Super delegates get to vote twice. Each one of them exercises the right to vote during the primaries in their own states, with one vote. There is something patently wrong, if these same Super delegates use their “second” vote in August to reject the will of the people. This kind of voting, we've always been told only happened in the former Soviet Union, in North Korea, and in China; places with Politburos.

Democratic presidential candidate Barack Obama now has a total of 1,253 total delegates of which 157 are super delegates; Hillary Clinton has a total of 1,211 delegates, of which 234 are super delegates.


Going by elected delegates alone, Senator Obama has 1,096 delegates and Clinton has 977 delegates. This means that Senator Obama leads Clinton by 119 elected delegates.

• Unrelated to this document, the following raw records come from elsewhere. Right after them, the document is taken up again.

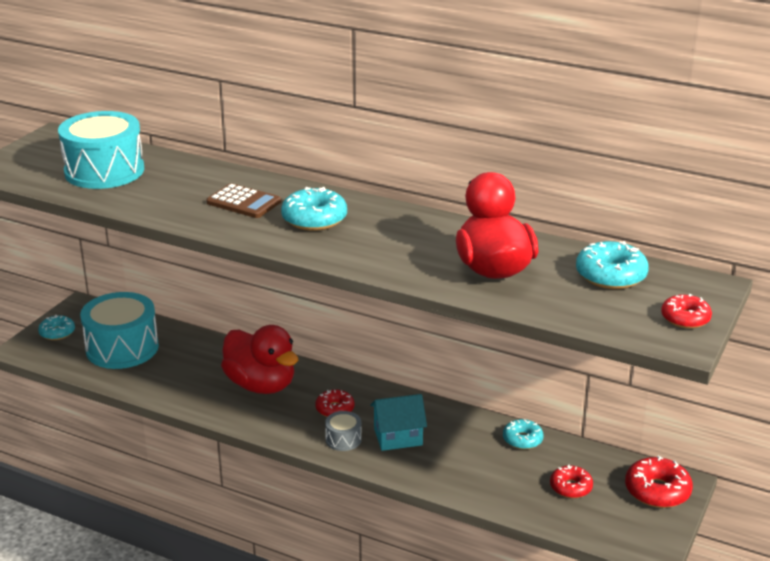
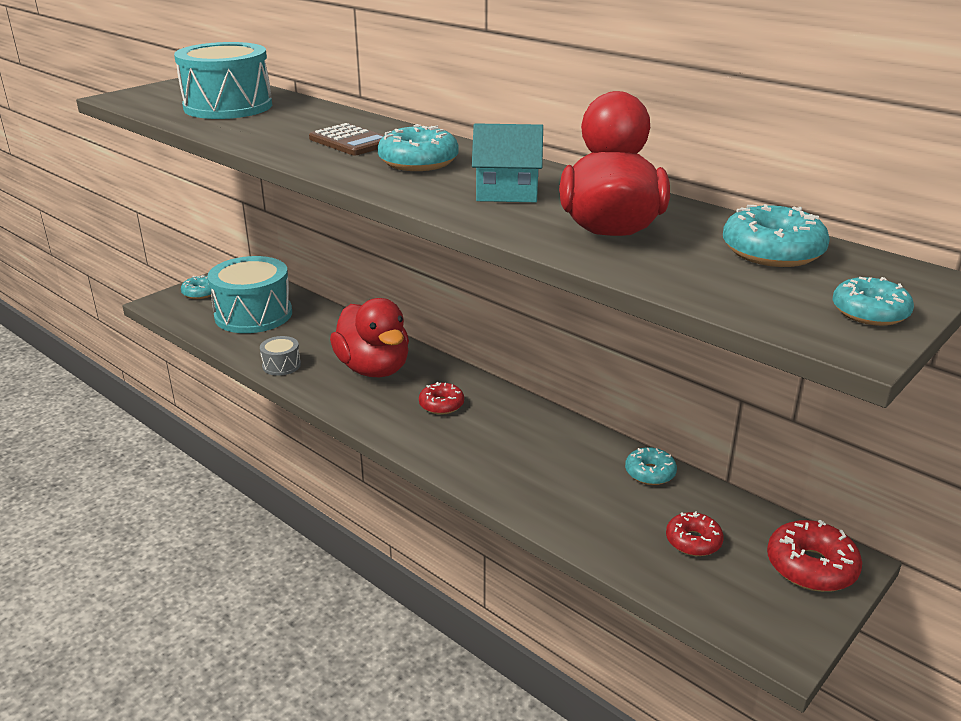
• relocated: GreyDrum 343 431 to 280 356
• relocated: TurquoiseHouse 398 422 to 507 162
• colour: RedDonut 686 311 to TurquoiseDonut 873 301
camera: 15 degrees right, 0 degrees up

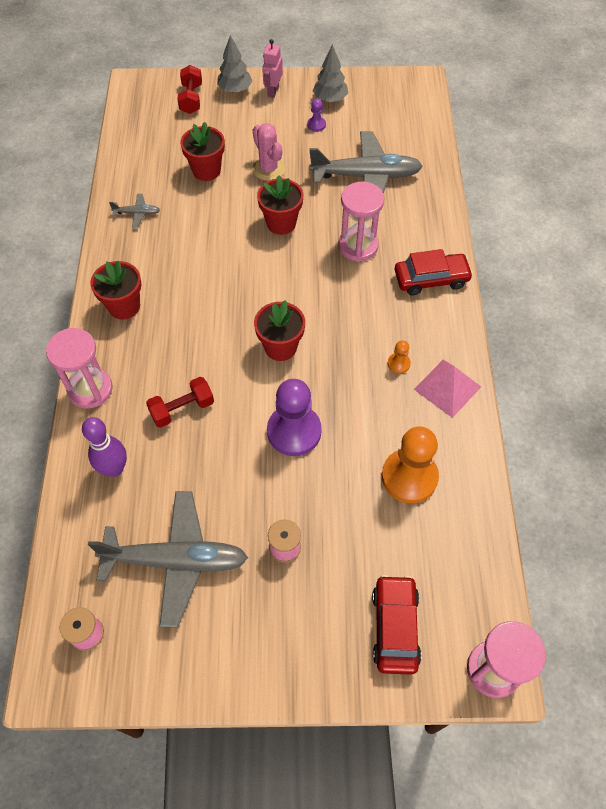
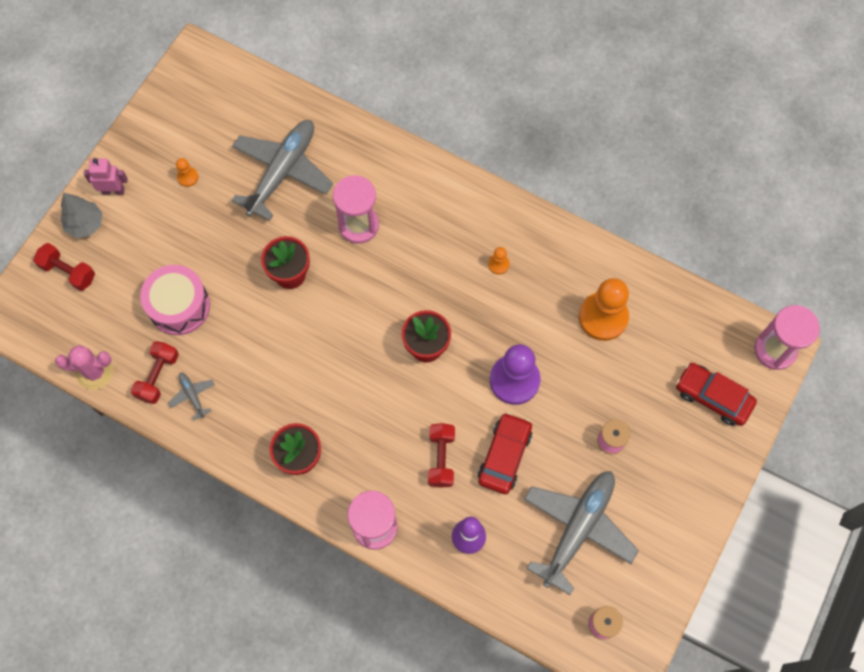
• relocated: PinkCactus 268 152 to 84 367
• spun: PinkRobot 272 68 = 106 176 135 degrees clockwise
• appeared: RedDumbbell 155 372
• exchanged: RedFlowerPot 202 151 to PinkDrum 175 300
• spun: GreyPlane 134 211 = 191 396 60 degrees counterclockwise
• colour: PurplePawn 316 115 to OrangePawn 187 172
• relocated: RedCar 434 272 to 505 453
• missing: GreyTree 330 73
• missing: PinkPyramid 447 389
camera: 60 degrees left, 10 degrees up

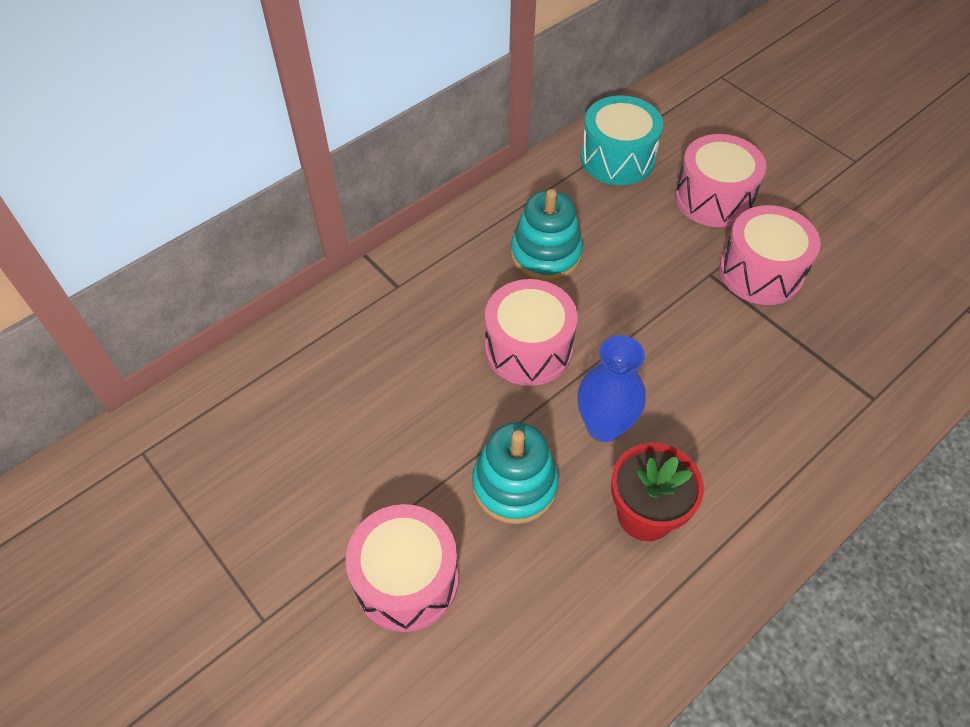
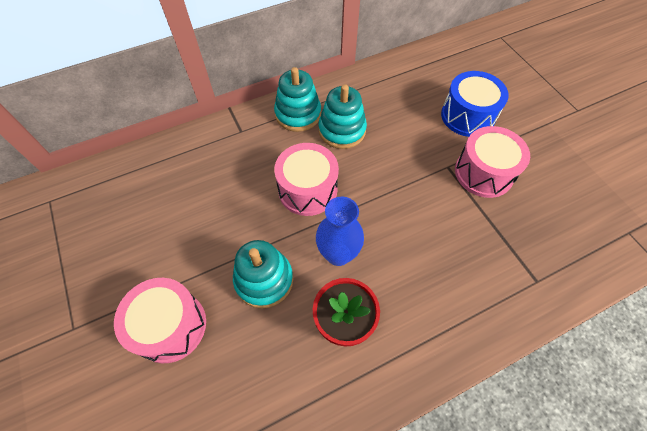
• appeared: TurquoiseStackingToy 297 99
• colour: PinkDrum 720 180 to BlueDrum 475 104
• missing: TurquoiseDrum 621 140
camera: 15 degrees right, 5 degrees up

If the United States truly believes in one-person one-vote, then Senator Clinton should not be leading Senator Obama in the Super delegates count. Super delegates are members of Congress, party officials, state officials and other politicos; they are not bound by the results of primary elections or caucuses. They can back any candidate.


There is already speculation that even if Senator Obama ends up with more elected delegates after the last primary election is held in Pennsylvania, Super delegates may turn the tide in Senator Clinton’s favor at the Democratic Party’s Convention in Colorado in August.


Such a travesty would do irreparable harm to the Democratic Party’s chances in the presidential elections when the party’s nominee likely faces Senator John McCain in the fall, should the majority of Democratic super delegates decide to back Clinton against Obama.


Super delegates must not oppose the will of the voters otherwise many of these same voters will not show up for the general elections if their votes in the primaries are nullified by the actions of super delegates.


Super delegates must support the candidate that ends up with the most elected delegates.


Perhaps the best solution is for the Super delegates not to vote at all and allow the nominee to be the candidate with the most elected delegates.